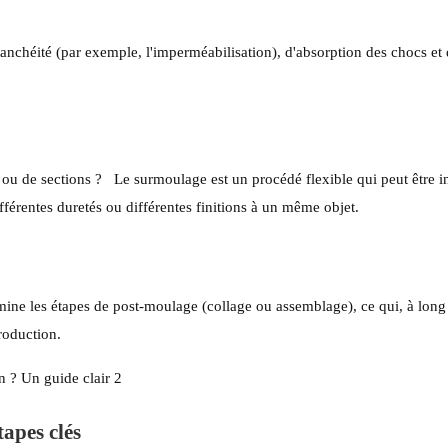
anchéité (par exemple, l'imperméabilisation), d'absorption des chocs et
 ou de sections ?
Le surmoulage est un procédé flexible qui peut être i
différentes duretés ou différentes finitions à un même objet.
imine les étapes de post-moulage (collage ou assemblage), ce qui, à long
roduction.
apes clés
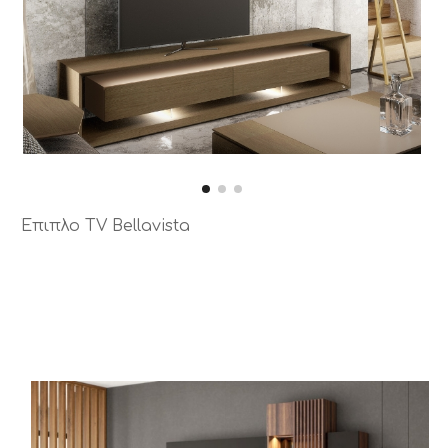
Έπιπλο TV Bellavista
┄┄┄┄┄┄
• Task description:
Skip every picture and transcribe the data above exactly.

• Task result:
anchéité (par exemple, l'imperméabilisation), d'absorption des chocs et
 ou de sections ?
Le surmoulage est un procédé flexible qui peut être i
différentes duretés ou différentes finitions à un même objet.
imine les étapes de post-moulage (collage ou assemblage), ce qui, à long
roduction.
apes clés
Έπιπλο TV Bellavista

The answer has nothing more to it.